Large language models (LLMs) have demonstrated impressive capabilities, but
still suffer from inconsistency issues (e.g. LLMs can react differently to
disturbances like rephrasing or inconsequential order change). In addition to
these inconsistencies, we also observe that LLMs, while capable of solving hard
problems, can paradoxically fail at easier ones. To evaluate this hard-to-easy
inconsistency, we develop the ConsisEval benchmark, where each entry comprises
a pair of questions with a strict order of difficulty. Furthermore, we
introduce the concept of consistency score to quantitatively measure this
inconsistency and analyze the potential for improvement in consistency by
relative consistency score.

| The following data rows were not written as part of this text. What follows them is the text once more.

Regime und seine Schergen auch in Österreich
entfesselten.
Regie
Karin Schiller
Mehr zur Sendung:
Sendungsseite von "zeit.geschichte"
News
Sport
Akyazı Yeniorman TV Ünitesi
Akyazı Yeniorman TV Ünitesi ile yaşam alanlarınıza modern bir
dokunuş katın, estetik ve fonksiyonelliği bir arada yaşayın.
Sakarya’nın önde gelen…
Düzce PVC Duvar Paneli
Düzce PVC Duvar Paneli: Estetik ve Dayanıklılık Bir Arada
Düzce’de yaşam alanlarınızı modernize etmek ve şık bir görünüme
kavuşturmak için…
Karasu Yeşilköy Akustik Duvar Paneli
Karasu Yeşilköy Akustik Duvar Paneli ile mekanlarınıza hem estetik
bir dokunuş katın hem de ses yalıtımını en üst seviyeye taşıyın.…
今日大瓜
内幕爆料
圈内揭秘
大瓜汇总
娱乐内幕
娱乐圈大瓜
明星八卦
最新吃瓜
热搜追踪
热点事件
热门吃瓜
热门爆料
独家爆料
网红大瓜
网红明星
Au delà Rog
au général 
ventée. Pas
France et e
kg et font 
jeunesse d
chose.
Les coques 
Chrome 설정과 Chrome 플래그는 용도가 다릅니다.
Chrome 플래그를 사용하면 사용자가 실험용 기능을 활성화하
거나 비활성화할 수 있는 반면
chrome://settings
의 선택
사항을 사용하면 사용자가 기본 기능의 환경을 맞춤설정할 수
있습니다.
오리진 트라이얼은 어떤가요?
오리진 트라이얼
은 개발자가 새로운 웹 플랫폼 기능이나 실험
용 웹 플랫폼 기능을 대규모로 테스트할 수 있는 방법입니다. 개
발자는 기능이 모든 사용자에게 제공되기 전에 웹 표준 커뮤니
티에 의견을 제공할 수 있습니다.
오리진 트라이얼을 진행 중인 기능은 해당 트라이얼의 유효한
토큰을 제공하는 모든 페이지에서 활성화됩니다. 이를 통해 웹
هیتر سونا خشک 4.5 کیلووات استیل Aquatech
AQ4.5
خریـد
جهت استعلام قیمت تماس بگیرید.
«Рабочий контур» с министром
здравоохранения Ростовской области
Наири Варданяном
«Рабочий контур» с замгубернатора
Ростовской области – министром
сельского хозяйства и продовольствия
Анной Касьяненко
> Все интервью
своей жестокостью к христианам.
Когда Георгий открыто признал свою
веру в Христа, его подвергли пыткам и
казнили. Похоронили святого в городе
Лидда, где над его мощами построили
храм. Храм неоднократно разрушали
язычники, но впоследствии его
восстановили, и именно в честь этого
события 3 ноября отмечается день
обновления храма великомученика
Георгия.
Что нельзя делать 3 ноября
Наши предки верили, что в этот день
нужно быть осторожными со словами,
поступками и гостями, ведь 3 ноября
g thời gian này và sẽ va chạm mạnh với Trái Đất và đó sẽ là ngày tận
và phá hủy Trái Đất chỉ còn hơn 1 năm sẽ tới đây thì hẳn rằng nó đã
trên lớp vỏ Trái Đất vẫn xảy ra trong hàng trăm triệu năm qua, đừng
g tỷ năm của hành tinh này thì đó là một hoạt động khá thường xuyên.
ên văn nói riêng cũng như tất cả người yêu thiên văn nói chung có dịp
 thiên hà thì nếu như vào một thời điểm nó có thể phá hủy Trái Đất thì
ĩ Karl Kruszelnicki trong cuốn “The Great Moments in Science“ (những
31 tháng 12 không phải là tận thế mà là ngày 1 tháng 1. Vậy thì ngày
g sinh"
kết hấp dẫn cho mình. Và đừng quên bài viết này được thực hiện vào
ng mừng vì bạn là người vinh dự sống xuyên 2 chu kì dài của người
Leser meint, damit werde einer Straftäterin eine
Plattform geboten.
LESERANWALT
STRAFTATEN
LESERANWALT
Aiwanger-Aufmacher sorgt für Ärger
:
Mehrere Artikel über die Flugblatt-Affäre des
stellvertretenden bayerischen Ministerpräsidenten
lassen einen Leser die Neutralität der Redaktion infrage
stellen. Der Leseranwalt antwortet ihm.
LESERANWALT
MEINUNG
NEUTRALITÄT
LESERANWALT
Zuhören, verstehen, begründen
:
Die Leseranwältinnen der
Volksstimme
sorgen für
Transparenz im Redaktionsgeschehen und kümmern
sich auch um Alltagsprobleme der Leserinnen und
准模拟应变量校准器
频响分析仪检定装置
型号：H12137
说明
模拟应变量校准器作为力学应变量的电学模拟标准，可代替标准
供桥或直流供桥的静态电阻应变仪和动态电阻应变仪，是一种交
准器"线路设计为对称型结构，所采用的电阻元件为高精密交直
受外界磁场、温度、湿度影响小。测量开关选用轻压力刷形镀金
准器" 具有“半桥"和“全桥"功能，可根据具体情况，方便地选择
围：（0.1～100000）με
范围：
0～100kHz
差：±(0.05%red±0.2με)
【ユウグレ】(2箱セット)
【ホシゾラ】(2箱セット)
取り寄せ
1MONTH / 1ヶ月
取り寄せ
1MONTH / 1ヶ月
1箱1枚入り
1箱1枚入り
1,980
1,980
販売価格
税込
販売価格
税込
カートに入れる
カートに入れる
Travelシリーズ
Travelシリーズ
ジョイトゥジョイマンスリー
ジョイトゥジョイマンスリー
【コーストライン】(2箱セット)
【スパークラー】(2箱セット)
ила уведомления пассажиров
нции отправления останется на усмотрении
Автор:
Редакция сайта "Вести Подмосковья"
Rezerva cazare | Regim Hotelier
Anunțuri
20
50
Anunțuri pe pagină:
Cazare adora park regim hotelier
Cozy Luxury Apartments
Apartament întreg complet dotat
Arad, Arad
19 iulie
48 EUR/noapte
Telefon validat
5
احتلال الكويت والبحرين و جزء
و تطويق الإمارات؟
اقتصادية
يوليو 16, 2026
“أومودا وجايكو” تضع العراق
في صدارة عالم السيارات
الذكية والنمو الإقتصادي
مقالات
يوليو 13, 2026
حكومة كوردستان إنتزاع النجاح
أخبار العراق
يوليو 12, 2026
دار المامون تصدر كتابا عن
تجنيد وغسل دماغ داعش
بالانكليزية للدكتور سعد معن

Based on comprehensive experiments across a variety
of existing models, we find: (1) GPT-4 achieves the highest consistency score
of 92.2\% but is still inconsistent to specific questions due to distraction by
redundant information, misinterpretation of questions, etc.; (2) models with
stronger capabilities typically exhibit higher consistency, but exceptions also
exist; (3) hard data enhances consistency for both fine-tuning and in-context
learning. Our data and code will be publicly available on GitHub.

研究中提出了 ConsisEval 基准，用于量化大型语言模型的一致性，并通过相对一致性得分分析改进一致性的潜力。综合实验结果表明，尽管 GPT-4 的一致性得分最高，但仍然对特定问题存在不一致性，这可能是由于多余信息干扰、对问题的错误解读等因素导致的。而能力更强的模型通常具有更高的一致性，但也存在例外情况，并且硬数据能够提高微调和上下文学习的一致性。